▸ **Using the information**:
1. In the PC build thread below, why does the poster who is comparing graphics cards pass over the Radeon HD 5770 for the GTX 460? Answer in one to three sentences.
2. Answer these questions from the PC build thread below:
(a) Which operating system is listed for the build?
(b) What is the price of the GTX 460 after rebate?
(c) Which three parts of the build does emosun call "not very good at all"?
3. Reproduce the part of the PC build thread below starting with "Ok your build's" and going on through "(Jan 27, 2009)".

▸ **Reading text**:
=======

Newegg.com - RAIDMAX HYBRID 2 RX-630SS 630W ATX12V V2.2/ EPS12V SLI Ready CrossFire Ready Modular Modular LED Power Supply 

*CD/DVD Drive:* Sony Optiarc Black 24X DVD+R 8X DVD+RW 12X DVD+R DL 24X DVD-R 6X DVD-RW 12X DVD-RAM 16X DVD-ROM 48X CD-R 32X CD-RW 48X CD-ROM 2MB Cache SATA CD/DVD Burner LightScribe Support - OEM 

Newegg.com - Sony Optiarc Black 24X DVD+R 8X DVD+RW 12X DVD+R DL 24X DVD-R 6X DVD-RW 12X DVD-RAM 16X DVD-ROM 48X CD-R 32X CD-RW 48X CD-ROM 2MB Cache SATA CD/DVD Burner LightScribe Support - CD / DVD Burners 

*Operating System:* Windows 7 64 bit 


Checked back into the whole problems with ATI cards thing, and they seem to have been resolved, so they are now an option again. But, I looked at that 5870/6870 that were recommended earlier, and they are just a tad more than I am looking to spend on just the GPU. That GTX 460 is like $139 after rebate. $159 before, which is fine. the ATI card I found in that price bracket was the Radeon HD 5770, but when I looked at some comparisons, the 5770 seems to repeatedly fall short of the GTX 460.


----------



## emosun (Oct 4, 2006)

Ok your build's powersupply, motherboard ,and hdd are not very good at all.

Take a look at our 500/800$ amd build here

http://www.techsupportforum.com/for...evised-2010-and-updated-regularly-448272.html


----------



## Amd_Man (Jan 27, 2009)

=======

▸ **Source data**:
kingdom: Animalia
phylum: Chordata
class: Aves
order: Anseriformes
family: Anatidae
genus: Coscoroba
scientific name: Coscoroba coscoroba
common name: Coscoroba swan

=======

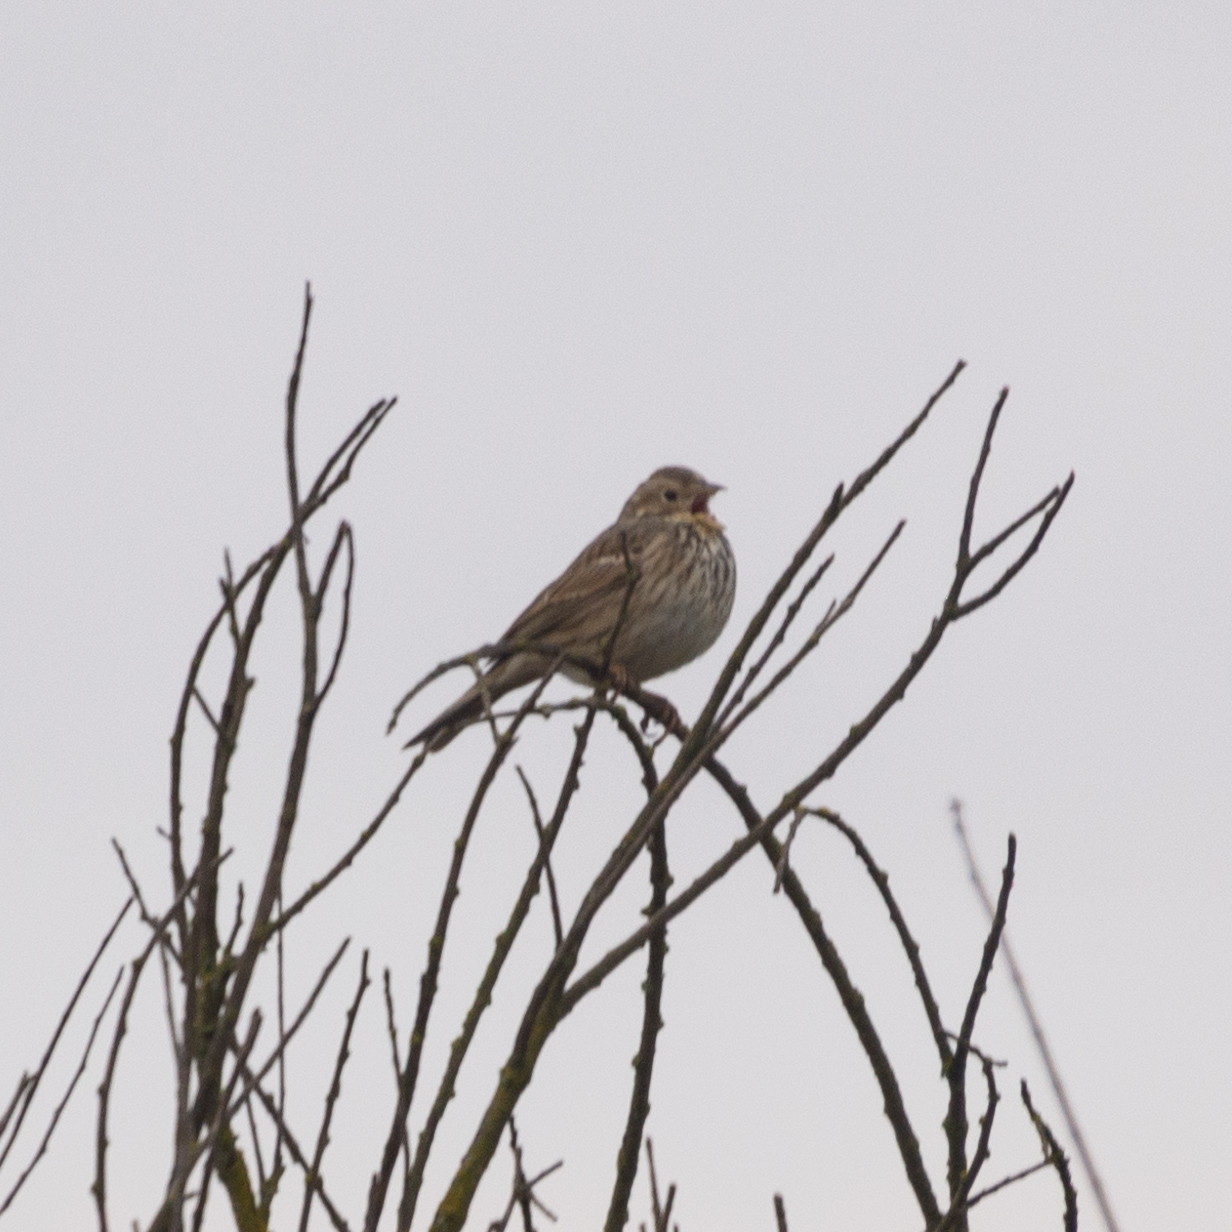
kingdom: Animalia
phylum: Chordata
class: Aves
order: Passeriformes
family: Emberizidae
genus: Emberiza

=======

▸ **Answers for this exercise**:
1. The Radeon HD 5770 was the ATI card the poster found in the GTX 460's price bracket. In the comparisons the poster read, the 5770 repeatedly fell short of the GTX 460.

2.
(a) Windows 7 64 bit
(b) $139
(c) The power supply, the motherboard and the hdd

3.
Ok your build's powersupply, motherboard ,and hdd are not very good at all.

Take a look at our 500/800$ amd build here

http://www.techsupportforum.com/for...evised-2010-and-updated-regularly-448272.html


----------



## Amd_Man (Jan 27, 2009)